We know it works because we have experienced it, so it’s understandable that people get angry with those in politics and business who fail to learn from our experience, because lives are unnecessarily put at risk.

So much of our society has swallowed the idea that we are free agents able to do what we like when we like. We are encouraged to indulge ourselves, to put our interests first before others, to see our freedoms as a ‘right’ to claim, rather than a gift to enjoy and a responsibility to guard. In ministry we are encouraged to attend to self-care, to make sure that we don’t burn-out, and that’s a positive corrective to former times when little or no attention was given to that.

However, if there is one thing this virus teaches us, it is that we are all in some way connected with each other and our behaviour has an impact on others. The book of Genesis tells us that we are made in the image and likeness of God. The Bible speaks of God’s compassion and mercy, of God’s desire to reconcile the human race so that we may live together in peace and at harmony with creation. If that is so, the image of God within us is given expression when we are compassionate, just and kind – when we work together to reconcile and heal. However, the stories of Genesis also show how we often abuse the freedoms we are given and frequently fail to take responsibility for our own actions.

Freedom is a gift to be used and enjoyed responsibly.

Our Gospel reading this week gives us an insight into the way Jesus approached freedom and responsibility. It comes immediately after the disciples return from their mission, and after Jesus has heard about the execution of John the Baptist. His first response is to take his disciples away for a well-earned rest, time for self-care, and also to deal with his own sense of loss and grief. Jesus chooses to care for his disciples and to attend to his own grief. It’s important to note how often in the gospels we find Jesus seeking out time to be alone with God, and so encouraging us to do the same. However, when they arrive at their place of solitude Jesus finds himself swamped by the desperate need of many for healing. What does Jesus do? Mark tells us that he saw the crowd and had compassion for them, for they were like sheep without a shepherd. He didn’t respond with the attitude, ‘I ought to do something about this, it’s my duty!’ On the contrary he responds, ‘This is what I am called to do and to be for this crowd!’ He responds not out of a sense of duty that would become a burden, but a sense of call that enlivens him.
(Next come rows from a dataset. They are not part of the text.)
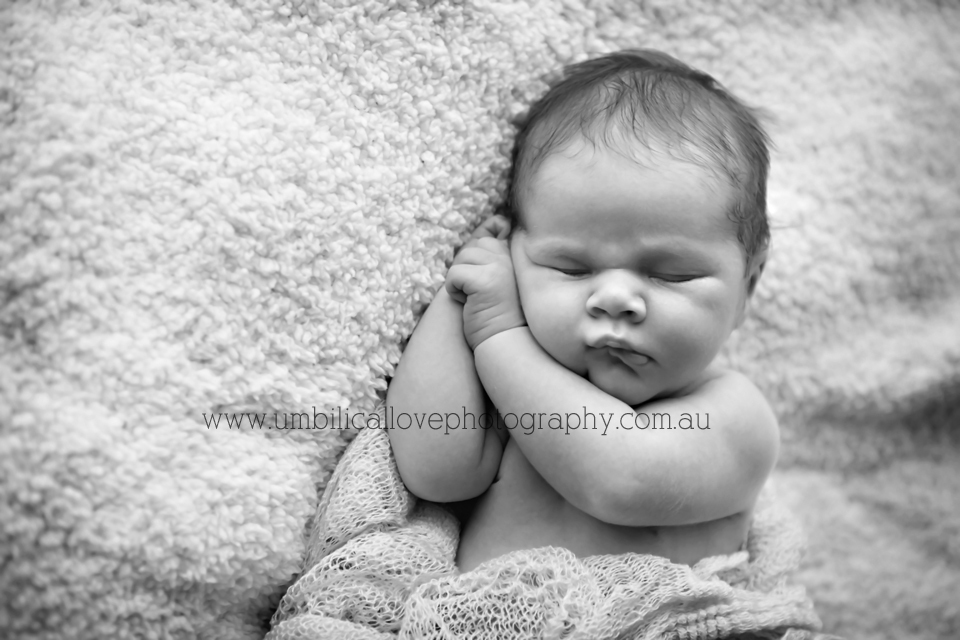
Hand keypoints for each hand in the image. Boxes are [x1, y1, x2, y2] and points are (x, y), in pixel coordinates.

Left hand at [446, 216, 525, 348]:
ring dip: (460, 282)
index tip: (486, 277)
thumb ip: (499, 246)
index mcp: (517, 251)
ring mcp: (498, 266)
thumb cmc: (503, 311)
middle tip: (482, 293)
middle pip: (472, 246)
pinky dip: (454, 292)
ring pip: (460, 260)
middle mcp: (510, 255)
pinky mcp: (484, 280)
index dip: (480, 251)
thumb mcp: (503, 273)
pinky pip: (453, 275)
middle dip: (468, 270)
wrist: (507, 340)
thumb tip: (498, 221)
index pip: (492, 229)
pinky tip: (470, 305)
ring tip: (477, 299)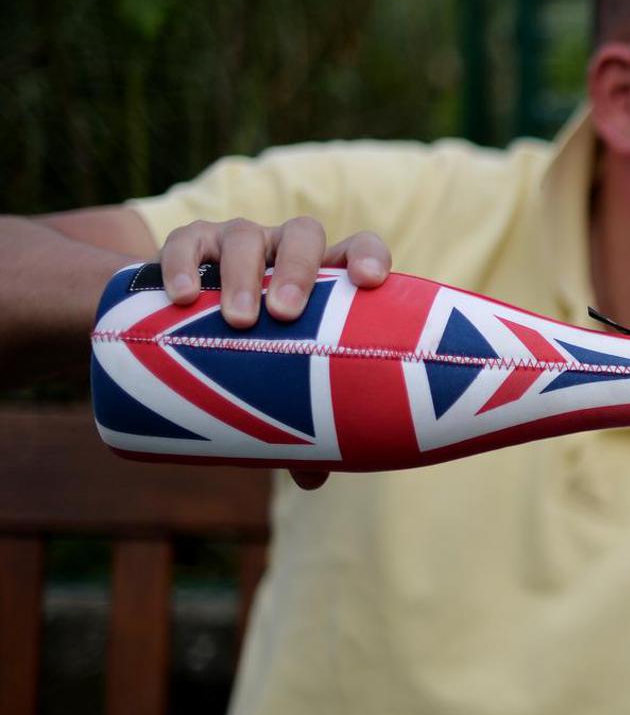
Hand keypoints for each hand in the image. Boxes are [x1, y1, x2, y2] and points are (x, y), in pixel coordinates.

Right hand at [157, 217, 390, 489]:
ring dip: (243, 275)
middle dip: (298, 270)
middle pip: (303, 236)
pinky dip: (182, 266)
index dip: (368, 256)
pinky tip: (181, 298)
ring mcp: (237, 241)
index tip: (370, 282)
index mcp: (324, 275)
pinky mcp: (187, 244)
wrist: (176, 324)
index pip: (358, 248)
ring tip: (237, 321)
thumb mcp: (278, 385)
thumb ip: (300, 423)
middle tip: (285, 315)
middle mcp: (285, 249)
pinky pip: (185, 243)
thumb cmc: (253, 357)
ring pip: (246, 238)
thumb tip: (313, 478)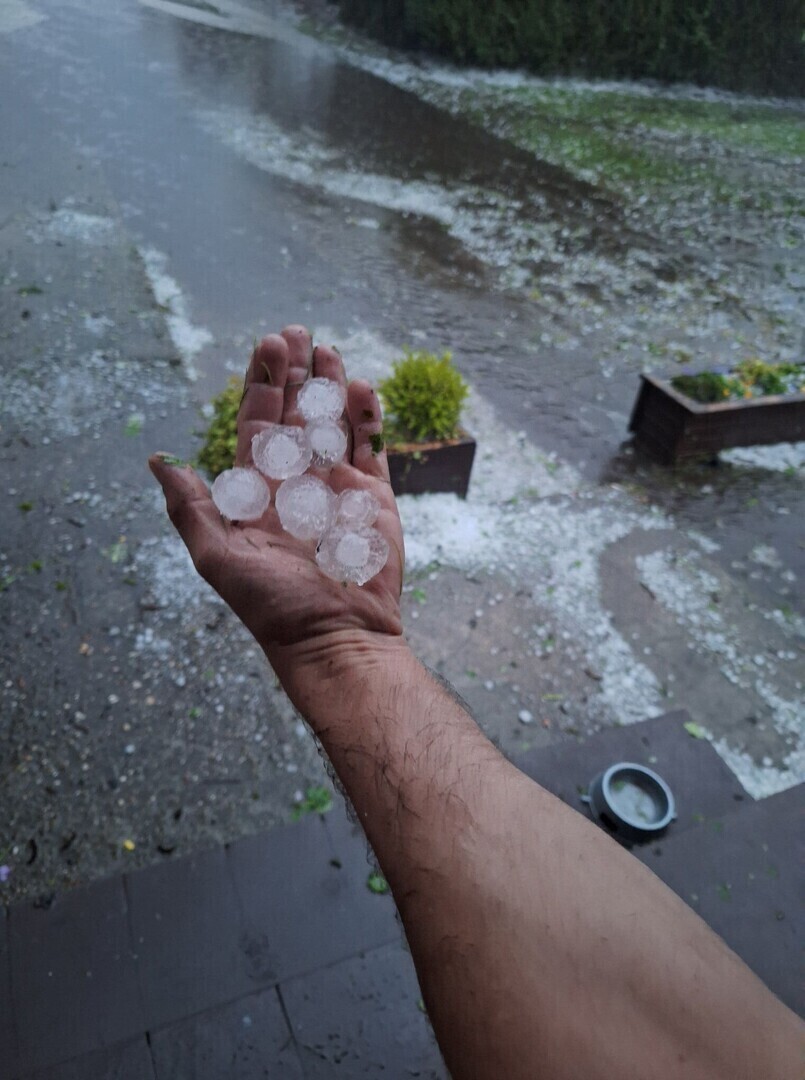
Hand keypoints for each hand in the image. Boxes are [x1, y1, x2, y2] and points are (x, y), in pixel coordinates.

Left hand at [149, 326, 404, 671]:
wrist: (336, 638)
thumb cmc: (274, 606)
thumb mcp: (219, 558)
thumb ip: (191, 509)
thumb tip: (158, 461)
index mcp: (259, 492)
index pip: (257, 424)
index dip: (261, 384)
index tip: (268, 346)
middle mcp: (297, 484)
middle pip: (295, 415)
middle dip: (295, 374)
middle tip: (296, 332)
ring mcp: (338, 488)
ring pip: (333, 425)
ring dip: (330, 387)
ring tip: (329, 349)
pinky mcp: (375, 501)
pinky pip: (372, 450)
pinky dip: (368, 420)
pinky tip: (362, 388)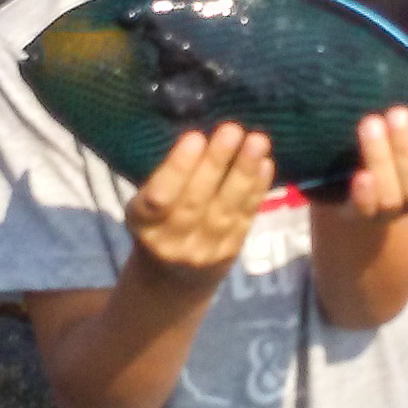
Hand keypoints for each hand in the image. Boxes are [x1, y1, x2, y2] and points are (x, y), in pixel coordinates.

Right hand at [126, 124, 273, 287]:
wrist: (173, 278)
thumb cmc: (159, 221)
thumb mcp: (147, 203)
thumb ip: (168, 176)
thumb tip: (202, 134)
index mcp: (143, 222)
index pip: (157, 198)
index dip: (177, 168)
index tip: (195, 137)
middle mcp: (170, 240)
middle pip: (195, 200)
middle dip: (215, 162)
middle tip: (232, 129)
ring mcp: (203, 250)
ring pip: (225, 208)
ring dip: (243, 172)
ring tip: (257, 141)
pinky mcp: (229, 252)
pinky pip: (245, 218)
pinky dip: (256, 189)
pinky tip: (265, 164)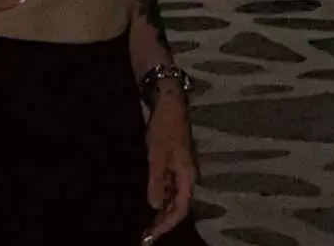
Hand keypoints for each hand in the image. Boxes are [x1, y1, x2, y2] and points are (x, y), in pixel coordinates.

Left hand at [142, 91, 195, 242]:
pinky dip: (159, 198)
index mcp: (187, 175)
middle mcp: (186, 175)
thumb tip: (154, 206)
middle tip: (146, 237)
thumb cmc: (164, 128)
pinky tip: (151, 204)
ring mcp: (179, 169)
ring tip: (147, 226)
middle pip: (178, 206)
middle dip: (164, 222)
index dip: (167, 224)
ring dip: (161, 212)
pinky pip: (168, 187)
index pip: (181, 208)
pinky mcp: (171, 162)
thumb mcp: (157, 155)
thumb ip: (157, 181)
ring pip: (173, 198)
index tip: (152, 236)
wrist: (168, 102)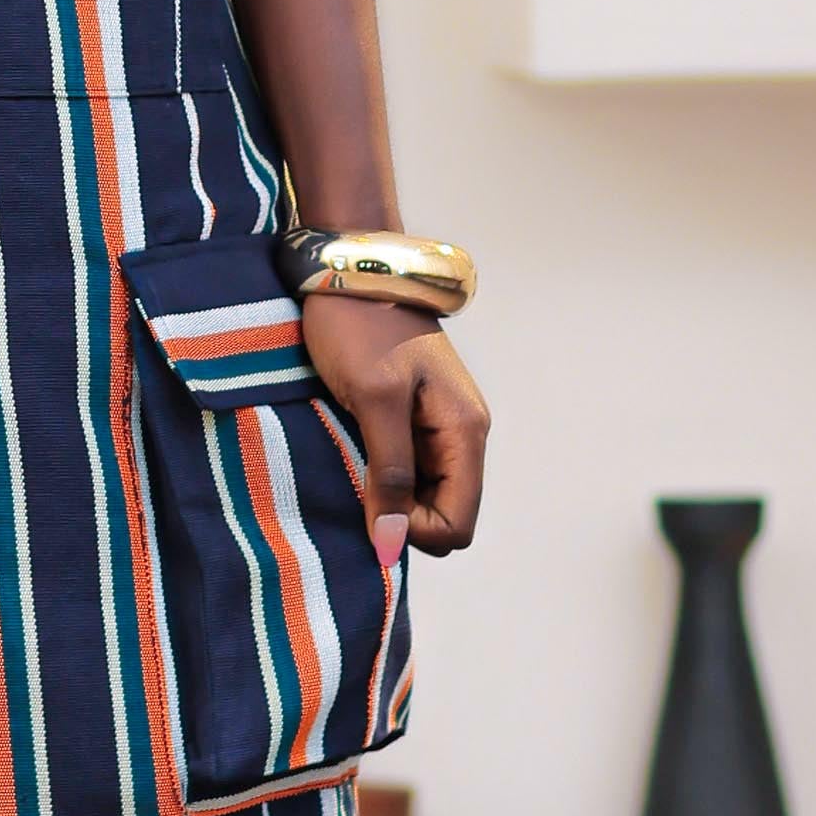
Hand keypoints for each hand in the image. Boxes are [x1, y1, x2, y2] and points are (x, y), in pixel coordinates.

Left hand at [299, 288, 487, 554]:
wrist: (352, 271)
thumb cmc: (361, 327)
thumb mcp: (373, 400)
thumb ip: (389, 472)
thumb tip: (391, 544)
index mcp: (465, 431)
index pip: (458, 524)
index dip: (413, 532)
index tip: (370, 506)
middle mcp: (461, 435)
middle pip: (444, 514)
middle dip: (401, 518)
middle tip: (355, 483)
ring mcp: (438, 427)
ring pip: (423, 496)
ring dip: (388, 497)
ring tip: (350, 464)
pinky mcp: (413, 418)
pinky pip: (406, 470)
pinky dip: (380, 475)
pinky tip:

Caring for one another can be quite demanding, and we do need to be careful to look after ourselves at the same time. At the last Supper Jesus scandalised his disciples by doing the menial task of washing their feet, and so showing them that his way, his truth, his life, engages us in a life of service to one another where we respond to the freedom we are given by attending to the image of God in each other. When we see this as a call from God and not a burden forced upon us it changes everything. The hymn ‘Love is his word, love is his way’…(TIS 534) underscores this.

All Christian action – whether it is visiting the sick, feeding the hungry, clothing the naked, or working for a more just and peaceful society – is a manifestation of the human solidarity revealed to us in the house of God. It is not an anxious human effort to create a better world. It is a confident expression of the truth that in Christ, death, evil, and destruction have been overcome. It is not a fearful attempt to restore a broken order. It is a joyful assertion that in Christ all order has already been restored. It is not a nervous effort to bring divided people together, but a celebration of an already established unity. This action is not activism. An activist wants to heal, restore, redeem, and re-create, but those acting within the house of God point through their action to the healing, restoring, redeeming, and re-creating presence of God.